Jusqu'à ce qu'ils se trouvent, Guillemette et lui. Et depuis, ils donnent l'impression que chaque matin leur apporte quelque chose de chantant, même au cœur des difficultés, même quand l'hôtel ne se remplit pas, même quand il leur a fallu entreprendre des travaux pour s'adapter aux normes, même quand d'autres auraient baissé les bras.
Au péage, des gendarmes scrutaient les automobilistes. Impression furtive qu'ils m'attendaient et qu'ils allaient me ramener à la case commissariat. Je n'étais pas sûr d'avoir mes papiers avec moi, j'étais parti trop vite le matin pour y penser. Comment faire pour avoir l'air naturel ? Je suis passé sous leurs regards indifférents.
Je ne sais pas ce que j'ai raconté à Émilie. Je lui ai parlé de n'importe quoi sauf du commissariat. Je l'ai surtout remerciée plusieurs fois. Je ne me souviens pas non plus de ce qu'elle m'a dit. Je ne pensais qu'à l'interrogatoire. Claire et Simon ne m'ont pas posé de questions, trop contents d'avoir joué avec Maxime et Basile. Apolline m'a demandé pourquoi je n'étais pas venu à l'école, mais j'ai l'impression qu'elle connaissait déjà la réponse : forcément, je travaillais. C'est ce que je me suis entendu lui dire. Je les ai trouvés tellement beaux, tous les cinq à jouer ensemble, tellement innocents ! Nous sommes arrivés à temps avant le retour de Julie. Quand elle est rentrée, Claire et Simon étaient sous la douche, Apolline, déjà en pyjama. Julie était énervée après une cliente qui change systématiquement ses dates à trois jours du départ. Une bonne cliente pourtant, qui voyage toute l'année, mais qui l'oblige chaque fois à des tours de passe-passe pour lui trouver une place disponible sur un vol au dernier moment. Elle a jeté un regard sur les papiers empilés à la hâte, puis elle a haussé les épaules et m'a demandé comment s'était passée ma journée.
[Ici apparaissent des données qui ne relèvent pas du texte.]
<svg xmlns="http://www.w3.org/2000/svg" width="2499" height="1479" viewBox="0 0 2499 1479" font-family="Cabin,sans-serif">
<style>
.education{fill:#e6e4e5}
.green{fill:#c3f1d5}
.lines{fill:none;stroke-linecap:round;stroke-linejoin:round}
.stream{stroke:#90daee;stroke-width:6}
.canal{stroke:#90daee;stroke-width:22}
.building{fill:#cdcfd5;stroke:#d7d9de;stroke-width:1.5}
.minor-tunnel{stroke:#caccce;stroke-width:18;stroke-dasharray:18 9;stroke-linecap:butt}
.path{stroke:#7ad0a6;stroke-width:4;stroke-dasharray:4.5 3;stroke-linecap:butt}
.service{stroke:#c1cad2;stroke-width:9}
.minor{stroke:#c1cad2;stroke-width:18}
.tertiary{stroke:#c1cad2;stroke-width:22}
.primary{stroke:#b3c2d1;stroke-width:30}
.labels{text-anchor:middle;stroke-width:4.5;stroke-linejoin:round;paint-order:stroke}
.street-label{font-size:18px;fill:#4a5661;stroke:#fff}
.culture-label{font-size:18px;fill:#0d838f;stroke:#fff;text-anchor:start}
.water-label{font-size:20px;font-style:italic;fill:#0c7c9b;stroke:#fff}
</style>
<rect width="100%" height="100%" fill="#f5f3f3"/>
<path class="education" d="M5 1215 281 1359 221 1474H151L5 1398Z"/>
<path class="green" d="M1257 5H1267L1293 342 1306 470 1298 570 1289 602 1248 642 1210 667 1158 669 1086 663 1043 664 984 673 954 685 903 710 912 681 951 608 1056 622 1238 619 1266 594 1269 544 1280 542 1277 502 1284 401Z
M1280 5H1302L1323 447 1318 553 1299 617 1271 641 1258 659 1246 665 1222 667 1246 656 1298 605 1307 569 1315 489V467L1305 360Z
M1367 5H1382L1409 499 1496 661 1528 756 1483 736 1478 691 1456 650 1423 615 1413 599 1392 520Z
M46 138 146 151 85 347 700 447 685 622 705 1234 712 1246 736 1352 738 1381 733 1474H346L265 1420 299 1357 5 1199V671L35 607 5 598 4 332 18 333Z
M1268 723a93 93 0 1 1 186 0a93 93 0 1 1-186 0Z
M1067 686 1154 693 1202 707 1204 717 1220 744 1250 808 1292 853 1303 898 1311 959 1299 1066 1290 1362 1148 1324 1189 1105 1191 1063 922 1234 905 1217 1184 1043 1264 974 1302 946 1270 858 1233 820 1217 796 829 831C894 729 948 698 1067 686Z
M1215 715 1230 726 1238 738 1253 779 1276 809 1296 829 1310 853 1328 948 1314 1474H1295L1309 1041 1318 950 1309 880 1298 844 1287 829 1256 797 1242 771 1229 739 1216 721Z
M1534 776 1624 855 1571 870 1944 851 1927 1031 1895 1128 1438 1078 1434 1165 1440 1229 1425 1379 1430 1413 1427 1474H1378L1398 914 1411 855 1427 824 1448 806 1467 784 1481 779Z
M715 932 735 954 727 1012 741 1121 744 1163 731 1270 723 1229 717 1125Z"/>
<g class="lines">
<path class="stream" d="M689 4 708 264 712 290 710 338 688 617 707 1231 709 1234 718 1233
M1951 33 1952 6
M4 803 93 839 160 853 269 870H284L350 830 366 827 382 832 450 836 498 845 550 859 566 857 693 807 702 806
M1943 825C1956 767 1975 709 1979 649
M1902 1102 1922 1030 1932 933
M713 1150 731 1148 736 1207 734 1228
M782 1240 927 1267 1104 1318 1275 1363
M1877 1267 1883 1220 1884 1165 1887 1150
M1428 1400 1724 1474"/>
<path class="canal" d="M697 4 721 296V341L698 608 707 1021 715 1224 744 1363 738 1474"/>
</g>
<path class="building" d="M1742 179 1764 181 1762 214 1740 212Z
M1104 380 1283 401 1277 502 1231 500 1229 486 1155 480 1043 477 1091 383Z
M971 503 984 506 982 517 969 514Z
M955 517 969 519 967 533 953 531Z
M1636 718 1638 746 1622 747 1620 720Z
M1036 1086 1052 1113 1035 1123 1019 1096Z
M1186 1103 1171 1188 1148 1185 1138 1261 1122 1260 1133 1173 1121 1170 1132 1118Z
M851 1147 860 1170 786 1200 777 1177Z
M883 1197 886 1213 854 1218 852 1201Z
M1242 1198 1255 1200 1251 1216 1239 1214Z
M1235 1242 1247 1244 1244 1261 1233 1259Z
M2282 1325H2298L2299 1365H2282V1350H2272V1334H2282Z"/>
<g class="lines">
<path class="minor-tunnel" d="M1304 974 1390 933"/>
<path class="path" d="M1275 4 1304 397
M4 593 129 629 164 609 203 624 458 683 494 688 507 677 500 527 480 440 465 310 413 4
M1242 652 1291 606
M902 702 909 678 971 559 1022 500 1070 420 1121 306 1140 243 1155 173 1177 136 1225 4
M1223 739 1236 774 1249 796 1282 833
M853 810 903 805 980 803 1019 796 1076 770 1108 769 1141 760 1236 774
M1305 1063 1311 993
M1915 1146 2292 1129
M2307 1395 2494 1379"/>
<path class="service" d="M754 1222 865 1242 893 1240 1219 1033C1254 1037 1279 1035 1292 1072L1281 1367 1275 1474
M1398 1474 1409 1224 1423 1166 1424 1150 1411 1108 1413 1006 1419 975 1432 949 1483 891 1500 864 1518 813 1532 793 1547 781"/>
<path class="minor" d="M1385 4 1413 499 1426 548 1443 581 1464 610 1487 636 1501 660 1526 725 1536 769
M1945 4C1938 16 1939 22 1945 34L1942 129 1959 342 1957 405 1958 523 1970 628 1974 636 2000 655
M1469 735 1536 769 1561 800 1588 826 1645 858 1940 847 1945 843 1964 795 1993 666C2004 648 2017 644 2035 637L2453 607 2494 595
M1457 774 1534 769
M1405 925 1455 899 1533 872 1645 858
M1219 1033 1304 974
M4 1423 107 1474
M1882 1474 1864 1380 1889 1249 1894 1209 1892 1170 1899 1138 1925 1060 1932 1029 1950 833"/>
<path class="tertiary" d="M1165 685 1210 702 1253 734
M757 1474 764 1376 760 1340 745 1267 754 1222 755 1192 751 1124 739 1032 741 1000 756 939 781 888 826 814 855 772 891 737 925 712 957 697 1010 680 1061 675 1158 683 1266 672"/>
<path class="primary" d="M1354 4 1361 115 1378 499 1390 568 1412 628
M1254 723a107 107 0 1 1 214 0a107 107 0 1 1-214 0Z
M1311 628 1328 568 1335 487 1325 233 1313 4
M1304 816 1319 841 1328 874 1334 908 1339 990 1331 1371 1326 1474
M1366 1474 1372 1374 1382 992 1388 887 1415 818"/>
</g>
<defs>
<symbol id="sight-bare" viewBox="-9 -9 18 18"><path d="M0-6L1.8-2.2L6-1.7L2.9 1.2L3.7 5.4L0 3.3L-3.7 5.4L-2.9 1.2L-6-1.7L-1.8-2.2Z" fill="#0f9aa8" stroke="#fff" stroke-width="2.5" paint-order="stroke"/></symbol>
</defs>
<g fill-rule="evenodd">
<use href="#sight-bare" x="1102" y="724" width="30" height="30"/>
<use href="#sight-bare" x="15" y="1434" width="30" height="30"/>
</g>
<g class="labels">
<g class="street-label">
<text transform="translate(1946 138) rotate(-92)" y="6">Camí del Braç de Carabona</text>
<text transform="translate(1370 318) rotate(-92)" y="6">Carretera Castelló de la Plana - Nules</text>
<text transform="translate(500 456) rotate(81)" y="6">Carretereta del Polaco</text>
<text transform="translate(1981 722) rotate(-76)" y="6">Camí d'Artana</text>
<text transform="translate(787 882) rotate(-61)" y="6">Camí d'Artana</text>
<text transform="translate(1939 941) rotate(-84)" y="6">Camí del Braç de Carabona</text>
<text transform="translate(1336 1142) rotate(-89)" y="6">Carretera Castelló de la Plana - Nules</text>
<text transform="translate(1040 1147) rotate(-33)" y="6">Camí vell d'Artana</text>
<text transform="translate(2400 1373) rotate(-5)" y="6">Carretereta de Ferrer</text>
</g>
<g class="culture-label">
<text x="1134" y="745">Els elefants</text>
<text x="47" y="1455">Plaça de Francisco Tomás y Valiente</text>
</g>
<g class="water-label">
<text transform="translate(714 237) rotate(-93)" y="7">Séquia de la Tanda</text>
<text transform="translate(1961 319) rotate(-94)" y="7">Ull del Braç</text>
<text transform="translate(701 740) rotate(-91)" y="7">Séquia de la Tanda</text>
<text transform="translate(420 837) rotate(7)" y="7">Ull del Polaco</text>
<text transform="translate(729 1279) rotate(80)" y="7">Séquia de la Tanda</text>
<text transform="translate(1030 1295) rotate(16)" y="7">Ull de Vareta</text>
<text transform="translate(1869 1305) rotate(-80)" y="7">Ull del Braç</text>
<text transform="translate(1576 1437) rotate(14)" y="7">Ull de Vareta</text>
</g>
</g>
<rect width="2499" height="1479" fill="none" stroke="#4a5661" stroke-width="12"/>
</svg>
J'allais répondre mais elle est repartie sur son enquiquineuse de dernière heure. Je n'ai rien dit.
J'en aurais parlé, une fois les enfants couchés, mais le téléphone a sonné. Sa mère, pour préparer l'anniversaire de Claire, samedi après-midi. Elle n'a plus parlé que de ça. Je ne la sentais pas très disponible à autre chose. Après ma journée, je n'aurais pas su comprendre qu'elle m'écoute d'une oreille distraite.
Elle dort maintenant et le 24 avril 1990 me hante dans le noir. Je ne me souviens de rien.
Pourquoi m'a-t-il quitté en me disant que je pouvais continuer à vivre normalement comme je le fais depuis avril 1990 ? Je ne devrais pas vivre normalement ? J'y sens une menace, une dose de suspicion. Comme s'il savait des choses de moi que je ne sais pas.
J'ai fini par m'endormir. Elle m'attendait. En embuscade dans mon sommeil. Son petit arbre sec à la main comme un sceptre. Elle me plante son regard minéral. Elle a tout son temps.